Wednesday, July 29, 2009

Tuesday, July 28, 2009

Monday, July 27, 2009

Certo Dolly Super-Sport





A Super-Sport was one of my first old folders, acquired about six years ago. I did quite a lot of photography with it, but then got distracted with other cameras from my collection and traded it away. Of course, I later started to regret not having my Dolly around, so I picked up a couple more not long ago.

Wednesday, July 22, 2009

Cate



That is the first frame from the first roll through my new Yashica Lynx 5000E. Seems a good omen.



The 5000E is a hefty camera, though not quite as big as the Lynx 14 I had some time ago. The difference is a slightly smaller lens; the 5000E has a 1.8 Yashinon, while the Lynx 14 sported a massive f1.4. Otherwise, they are pretty much the same camera.

Monday, July 20, 2009

Argus Cameras of 1955



Thanks to Carlos Avilez, I have been able to add a page to the Ephemera section of my Vintage Cameras site displaying a sales brochure with details of the 1955 offerings from Argus.

Carlos' flickr photostream under the name Soulrac has some extraordinary images, including many made with simple cameras from the period illustrated in the brochure.

Sunday, July 19, 2009

Stylus

Some images from my two-dollar Olympus.



I prefer the lesser degree of automation of my earlier 35-RC, but the point-and-shoot capability of the stylus is seductive, and the image quality from Olympus lenses is always superb.



Much of the appeal for me of the little Olympus Infinity Stylus lies in its polished black form. I think it is a good example of the design genius of Maitani who was so good at synthesizing combinations of innovation and tradition.



The design of the Infinity Stylus packed fully automated 35mm photography into a container that would slip effortlessly into a pocket.
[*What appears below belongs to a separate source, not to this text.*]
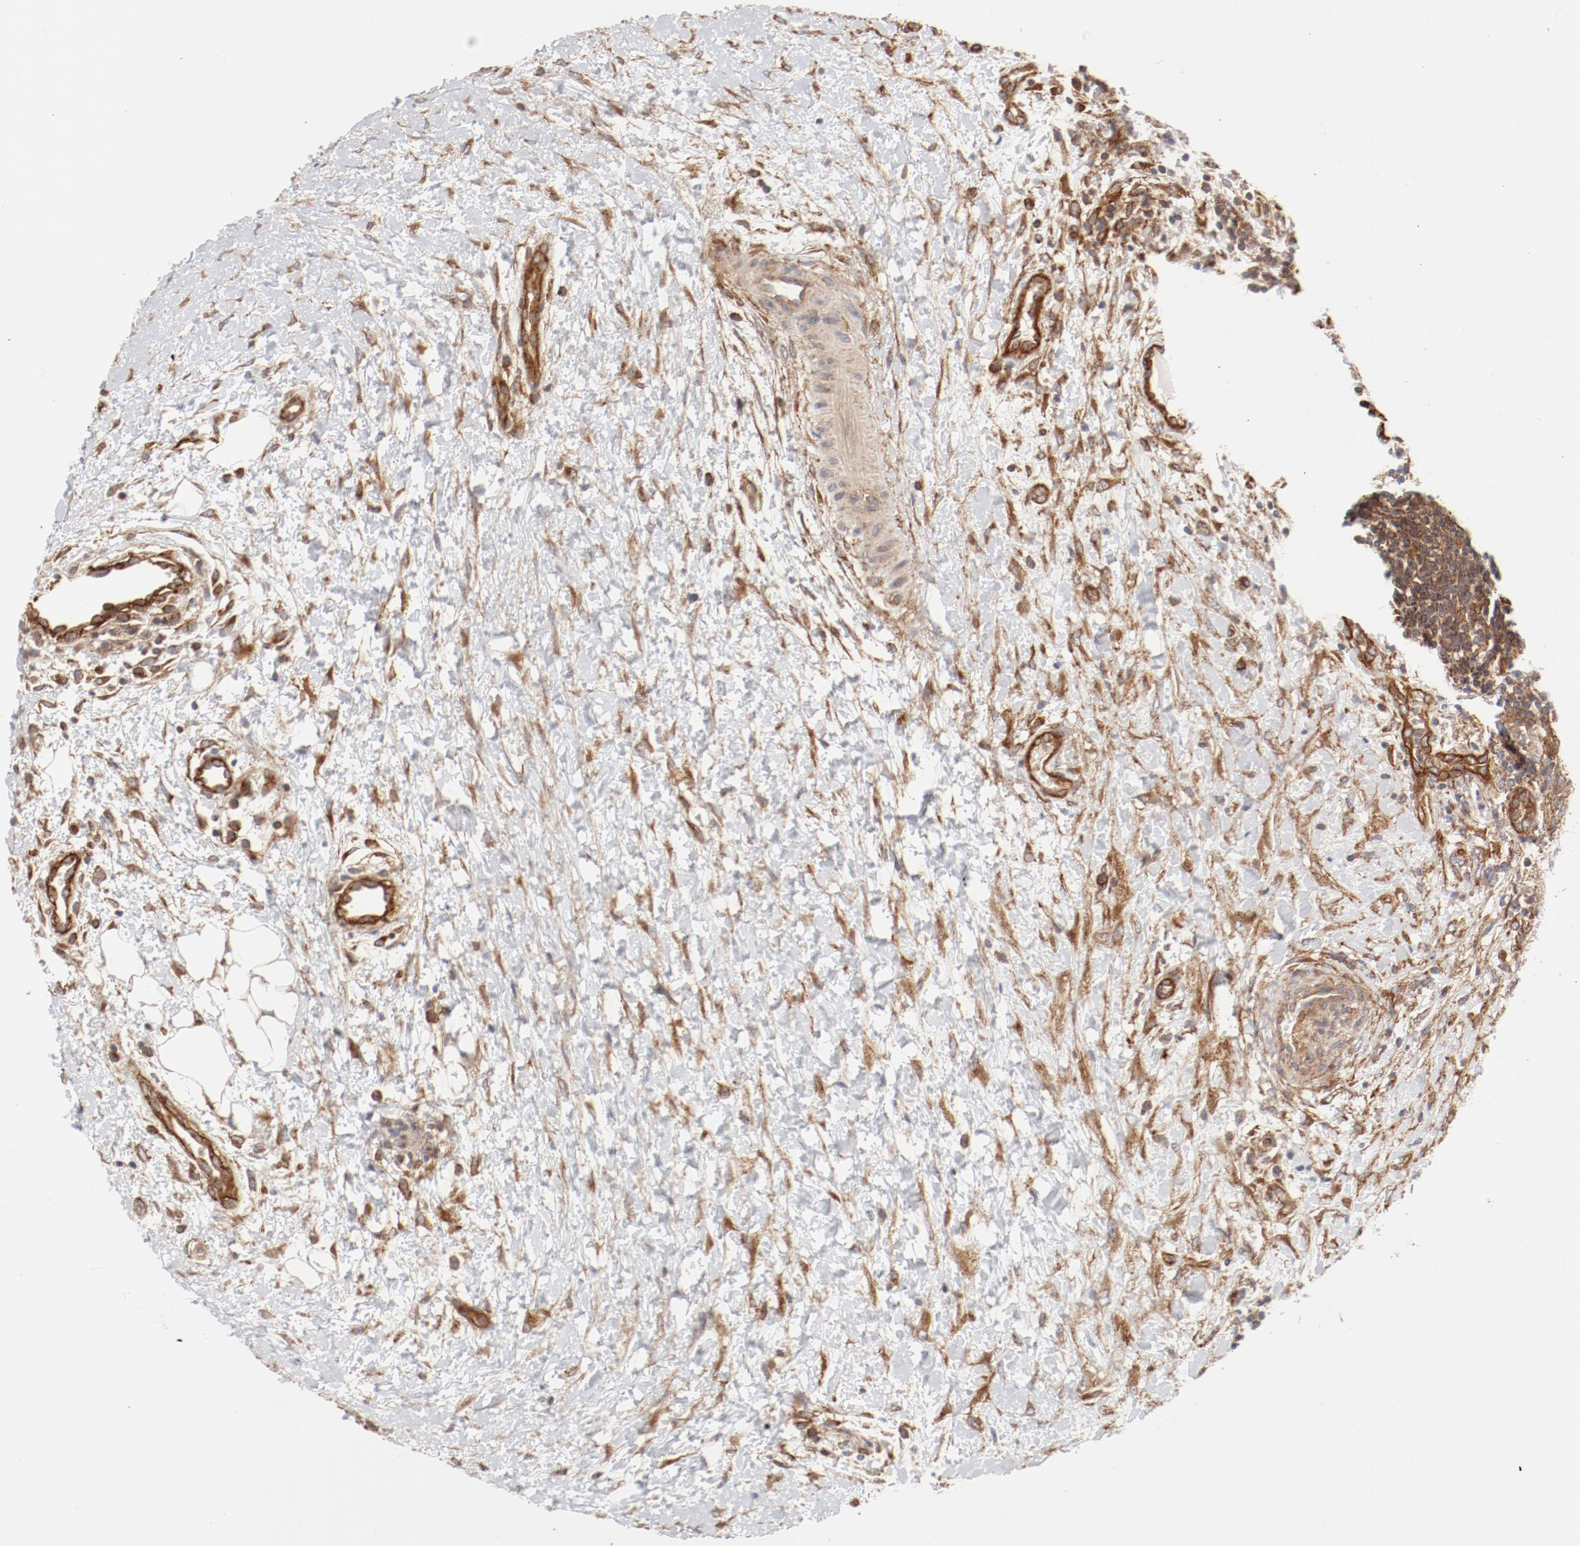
{"staining": {"intensity": "moderate", "quantity": ">75%", "location": "cytoplasmic/membranous"}, "tissue": "lymphoma", "cell_type": "Tumor cells", "image_type": "cancer", "snomed": [{"axis": "morphology", "description": "Malignant lymphoma, non-Hodgkin's type, Low grade"}, {"axis": "topography", "description": "Lymph node"}], "caption": "Moderate cytoplasmic/membranous protein positivity is seen in approximately >75% of tumor cells in low-grade malignant lymphoma, non-Hodgkin's type.", "gene": "AP2A1", "patient": {"sex": "female", "age": 76}}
At the same time, the sculpted black case suggests the beautifully crafted small boxes from Japanese tradition known as Inro and their sash cord toggles, the Netsuke.

Friday, July 17, 2009

Camera Design



I picked up this plastic point-and-shoot camera recently at my local thrift store for two dollars. Judging from the graphic theme on the front, it was built in 2003, which marked the 75th birthday of Mickey Mouse. Conceptually, the Mickey Mouse camera with fixed aperture and a single shutter speed is essentially a box camera, similar in operation to the earliest photo image-making instruments. At the same time, the simple plastic camera features a number of refinements including the sleek, molded shape, an integral lens cover, and -- most importantly from the perspective of economy and efficiency -- a thumbwheel film advance. All of those features were pioneered by the Japanese company, Olympus, whose chief of design for four decades was Yoshihisa Maitani.



Coincidentally, I also acquired at the same time, place and price an Olympus Infinity Stylus, also known as the "mju". The Olympus is also a point-and-shoot; it first appeared in 1990, but it is a very sophisticated instrument, indeed, with auto-everything -- including the film advance, exposure and focusing. The compact, organic shape of the Stylus evolved from an earlier Olympus called the XA which dates from 1979; that camera also had a lens cover that was integral to the camera's front structure. While the XA, like the Stylus, had a motorized film advance, the manual thumbwheel advance was a feature of Maitani's first great camera design, the Pen, which appeared in 1959. The Pen was also especially significant to camera design history and evolution in it's price point, which was about about a fifth of that of similar quality cameras then on the market.



All of the above Maitani/Olympus history comes from a nicely done web site developed by a Maitani fan in Hong Kong.

Tuesday, July 14, 2009

Oly



I shot another roll of Kodak BW400CN in the thrift store Olympus 35-RC. I'm going to have a hard time getting rid of this camera, in spite of the fact that I have two others.







I guess part of the problem is that the monetary value of any of my old cameras seems insignificant compared to their over-all worth to me. Each camera is unique in the way that it captures images of the world, as well as in the evidence of past use which each carries. I wonder how the previous owners regarded their cameras, and I feel a sense of obligation to those photographers of the past.

Sunday, July 12, 2009

old machines

C3

I've had three or four Argus C3 cameras; the only one left in my possession is a Matchmatic model, dating from 1962. The camera has a few surface blemishes, but it works perfectly, and has a phenominally sharp lens, the f3.5/50mm coated Cintar.



My thanks to Julio F for his reminder to revisit the C3.







Saturday, July 11, 2009

No.3

One of the perks of city life is access to a lot of garage sales, flea markets and thrift stores. Since coming to Albuquerque, I've picked up a five-dollar Agfa Clack and two Vivitar Ultra Wide & Slim at 99-cents each. My latest acquisition is a six-dollar Olympus 35rc.



I always pick up any camera that says "Olympus", but when I retrieved this one from the jumble in the bin at the thrift store, it took me a long moment to realize what I was holding because it was so unexpected. The 35rc is a great Chrome-Age classic.



I cleaned the lens, put in a new battery, and took the camera along to a Saturday car show.



I've already got two of these cameras which I considered bargains at nearly ten times the price I paid for the last one. I suppose I shouldn't keep this one, but I think I'm going to have to run a few more rolls through it before I can part with it.